Tuckahoe, also known as Tuckahoe Plantation, is located on Route 650 near Manakin, Virginia overlapping both Goochland and Henrico counties, six miles from the town of the same name. Built in the first half of the 18th century, it is a well-preserved example of a colonial plantation house, and is particularly distinctive as a colonial prodigy house. Thomas Jefferson is also recorded as having spent some of his childhood here. It was declared a National Historic Landmark in 1969.
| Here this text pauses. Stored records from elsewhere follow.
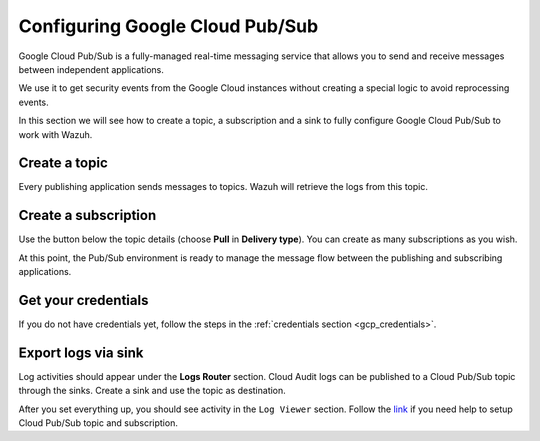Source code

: .. Copyright (C) 2022 Wazuh, Inc.

.. _pubsub:

Configuring Google Cloud Pub/Sub
================================

Google Cloud Pub/Sub is a fully-managed real-time messaging service that allows you to send and receive messages between independent applications.

We use it to get security events from the Google Cloud instances without creating a special logic to avoid reprocessing events.

In this section we will see how to create a topic, a subscription and a sink to fully configure Google Cloud Pub/Sub to work with Wazuh.

Create a topic
--------------

Every publishing application sends messages to topics. Wazuh will retrieve the logs from this topic.

.. thumbnail:: ../../images/gcp/gcp-topic.png
    :align: center
    :width: 100%

Create a subscription
---------------------

Use the button below the topic details (choose **Pull** in **Delivery type**). You can create as many subscriptions as you wish.

.. thumbnail:: ../../images/gcp/gcp-subscription.png
    :align: center
    :width: 100%

At this point, the Pub/Sub environment is ready to manage the message flow between the publishing and subscribing applications.

Get your credentials
--------------------

If you do not have credentials yet, follow the steps in the :ref:`credentials section <gcp_credentials>`.

Export logs via sink
--------------------

Log activities should appear under the **Logs Router** section. Cloud Audit logs can be published to a Cloud Pub/Sub topic through the sinks. Create a sink and use the topic as destination.

.. thumbnail:: ../../images/gcp/gcp-sink.png
    :align: center
    :width: 100%

After you set everything up, you should see activity in the ``Log Viewer`` section. Follow the `link <https://cloud.google.com/pubsub/docs/quickstart-py-mac#set_up_your_project_and_topic_and_subscriptions>`__ if you need help to setup Cloud Pub/Sub topic and subscription.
Construction of the home began by Thomas Randolph around 1714. William Randolph, Thomas' son, built a two-story, four room home in 1733 around the existing structure. This wing features pine and black walnut paneling with exquisite carvings and moldings. William then added a center hall and south wing, creating a unique "H"-shaped, which were completed by 1740. William and his wife, Maria Judith Page, had three children, two daughters and a son, but his wife died in 1744. William Randolph's cousin Jane married Peter Jefferson, and they were close friends. Before William Randolph died in 1745, he added a codicil to his will asking that Peter Jefferson come to Tuckahoe Plantation and care for his three orphaned children until his son Thomas Mann Randolph came of age. The Jeffersons moved from Shadwell in Charlottesville to Tuckahoe Plantation with their four daughters and two-year-old son Thomas. The Jeffersons lived in the "H" shape home with their own five children and the three Randolph orphans until 1752. During the seven years of the Jefferson residency, young Thomas was tutored in a one-room schoolhouse with his sisters and Randolph cousins. Jefferson directed the activities of the plantation and its seven overseers, "retaining a connection to the estate" even after he returned to his own plantation of Shadwell.